= Ted West =

English footballer (1930–2002)

Edward West (4 November 1930 – April 2002) was an English professional footballer who played as a left-back. His clubs included Oldham Athletic, Gillingham, and Doncaster Rovers and he played a total of 215 games in the Football League.

==Early life==
Born in Parbold, West lived in India for part of his youth, and during the Second World War he was evacuated to Wigan. After leaving school he worked in the motor trade while playing amateur football.

==Career==
West played for Eastbourne United as an amateur before beginning his professional career with Doncaster Rovers, but did not play a first team game. He had an unsuccessful trial with Aldershot, before joining Gillingham in July 1954. Initially a member of the reserve team, he made his Football League debut for the club against Leyton Orient in September 1954. The correspondent for the Sunday Dispatch wrote that West was "fully tested by the forceful Groves but after settling down kept a tight hold on him". In his first season with the club, West played 28 times, but was sent off against Watford in March 1955. In his second season with the club he was a near ever-present, playing 46 times, and the following season he played 26 times, missing a month of action due to injury.

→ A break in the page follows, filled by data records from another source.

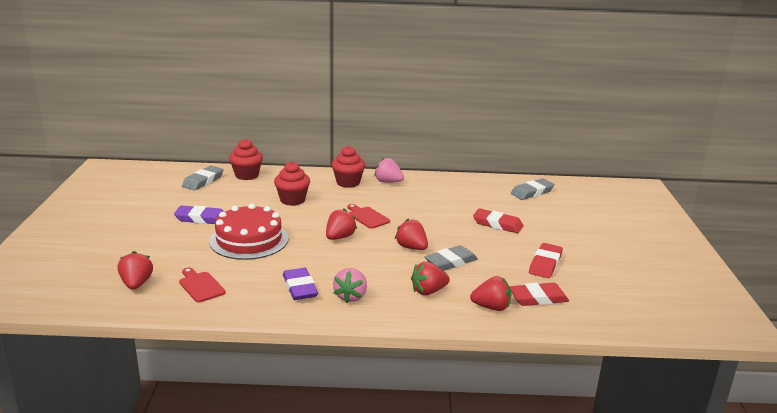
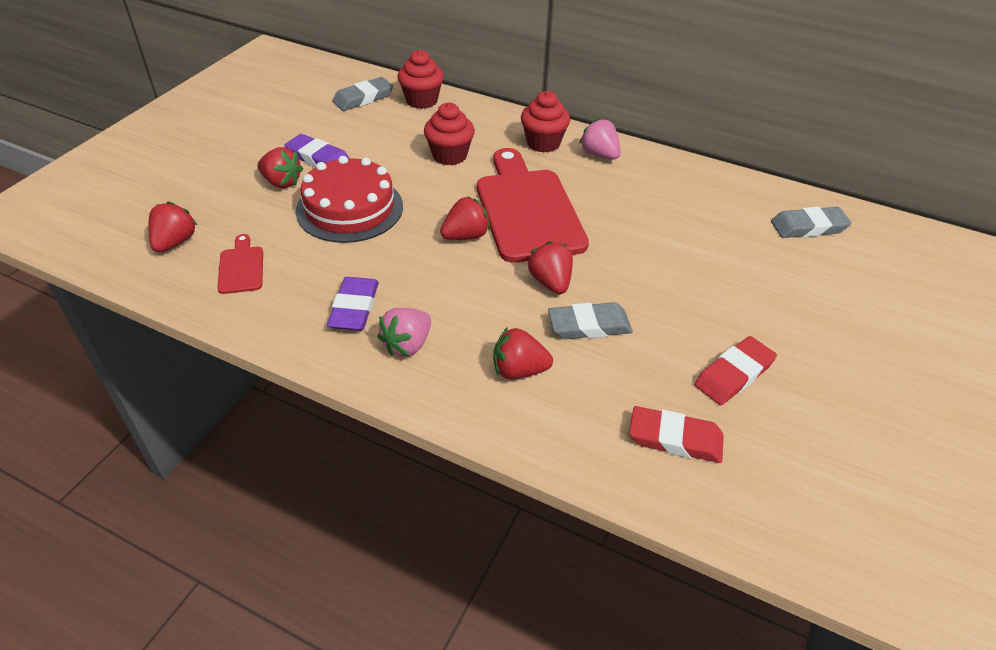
camera: 25 degrees right, 20 degrees up
red cutting board [348,204,390,229] -> red cutting board [477,148,589,263], size x2.28
red strawberry [470,276,512,311] -> red strawberry moved to [257,147,303,188]
red eraser [473,208,523,233] -> none

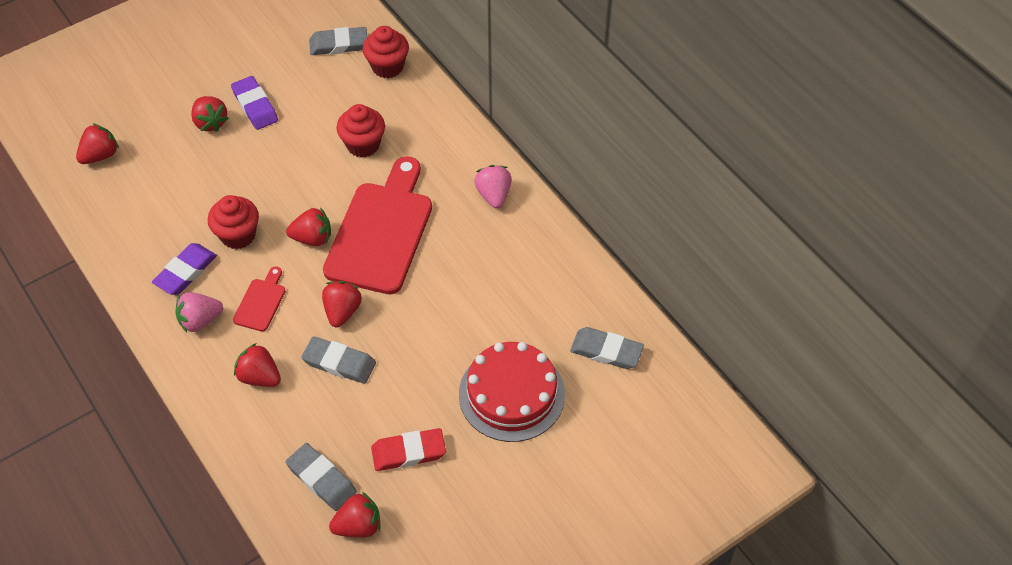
camera: 30 degrees right, 10 degrees up
red cutting board [217,234,263,294] -> red cutting board moved to [233,266,285,332]
red cake [296,156,403,243] -> red cake moved to [459,342,565,442]
red cupcake [521,91,570,153] -> red cupcake moved to [208,195,259,249]
red eraser [629,406,724,463] -> grey eraser [286,443,357,511]
none -> red strawberry [329,492,380,538]

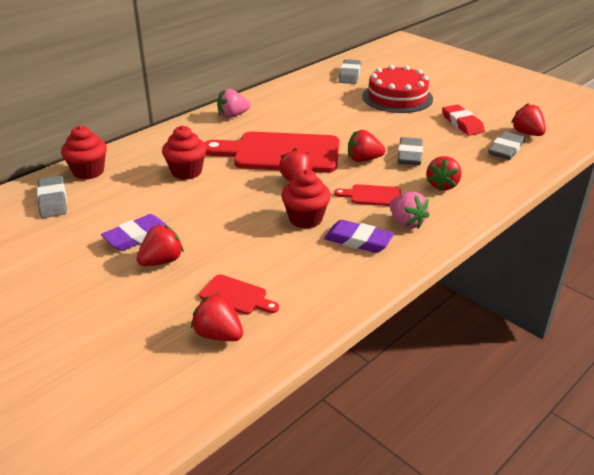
camera: 100 degrees left, 20 degrees down
none -> red cutting board [199,274,279,315]

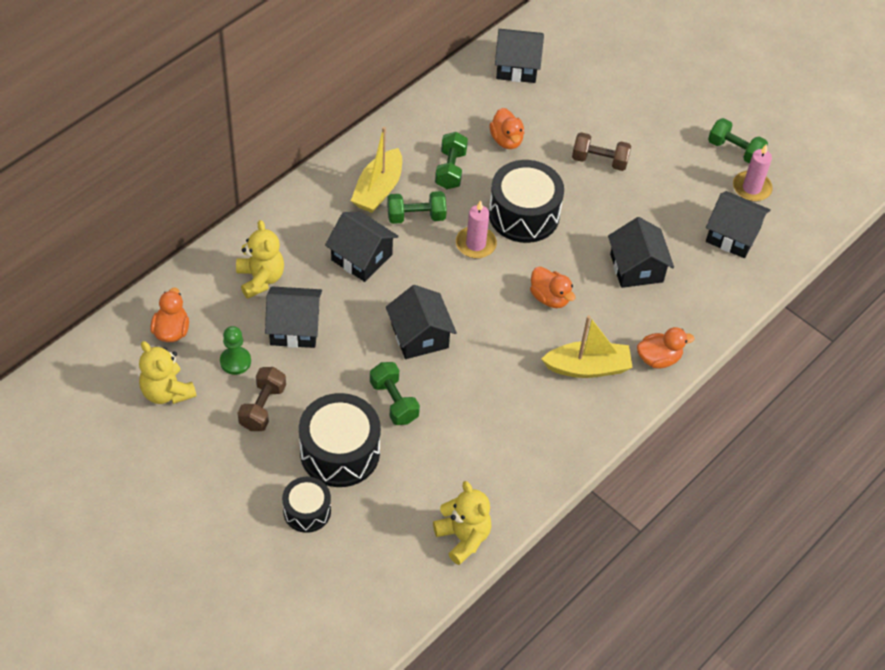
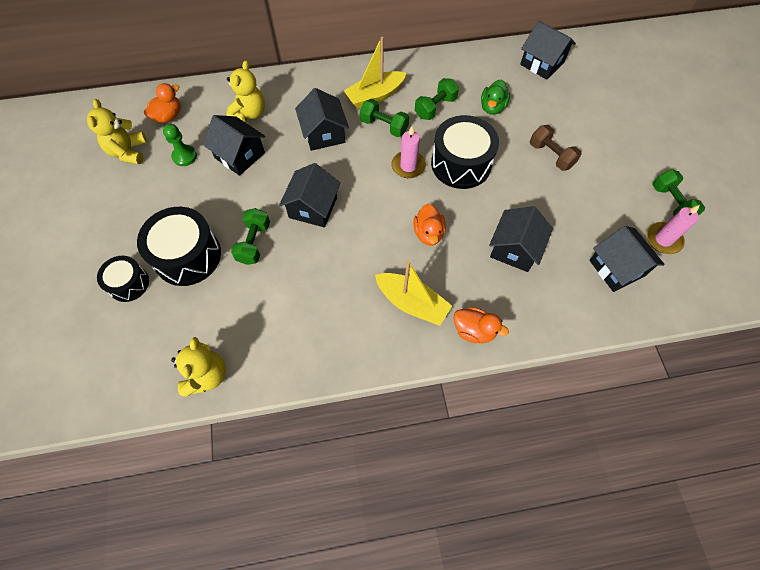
camera: 40 degrees right, 10 degrees up
brown dumbbell [238,367,286,431] -> none
orange duck [489,108,524,149] -> green duck [481,80,510,115]

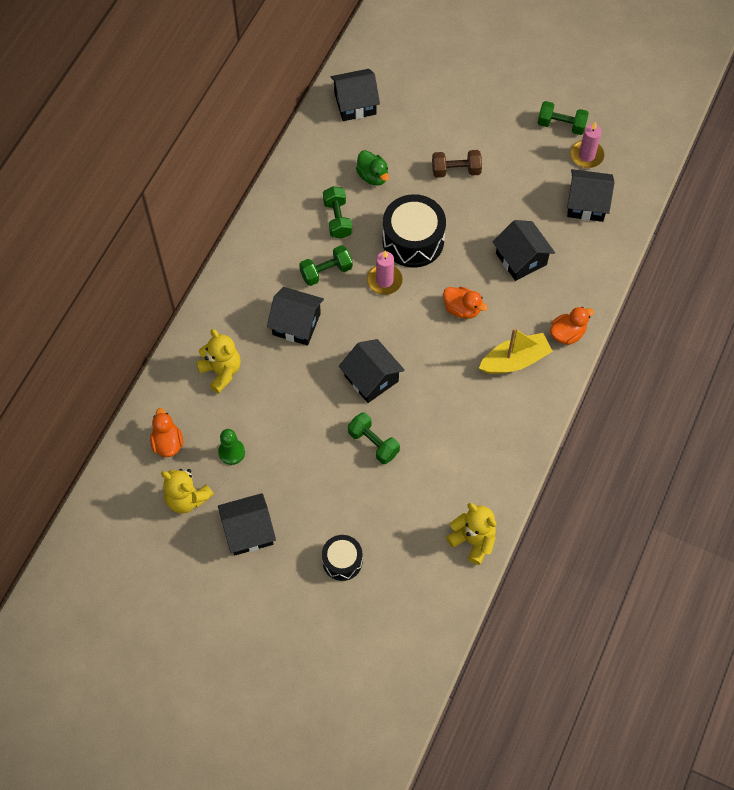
camera: 55 degrees left, 0 degrees up
black drum [137,207,221,286] -> none
black house [202,115,265,176] -> black house moved to [218,493,276,556]
yellow boat [344,37,406,109] -> none

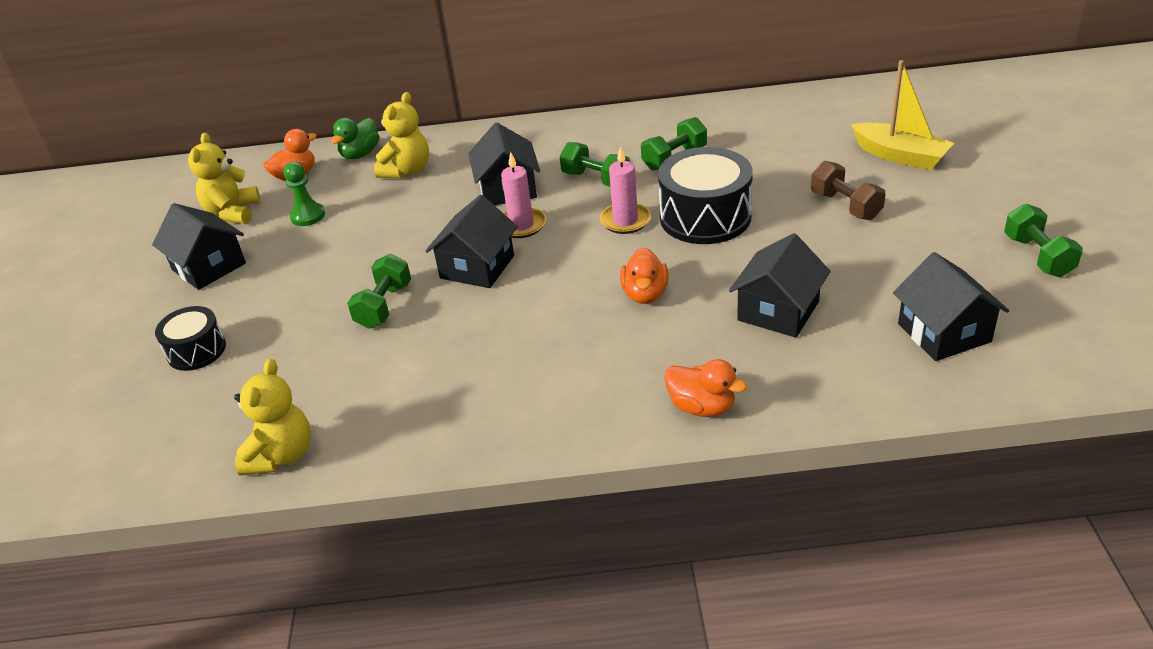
camera: 65 degrees right, 25 degrees down
black house [331,69,380,121] -> none
green duck [356,150,389,186] -> green duck moved to [331,118,379,159]
yellow boat [479,328,553,374] -> yellow boat moved to [851,60,954,170]
pink candle [570,121,605,168] -> pink candle moved to [501,152,546,238]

After three seasons and exactly 100 professional games with Gillingham, West left the club and joined Oldham Athletic. He spent four seasons with the club, making 117 Football League appearances. In 1958, Tottenham Hotspur and Norwich City were both reported to be scouting West but ultimately did not sign him.

==Playing style==
West was slightly built for a full-back but fast and was described in 1956 as having "an almost uncanny anticipatory sense for danger" on the pitch.

==Subsequent life==
After leaving Doncaster, West emigrated to Australia and played football for a club in Bankstown. He died in April 2002 in Mansfield.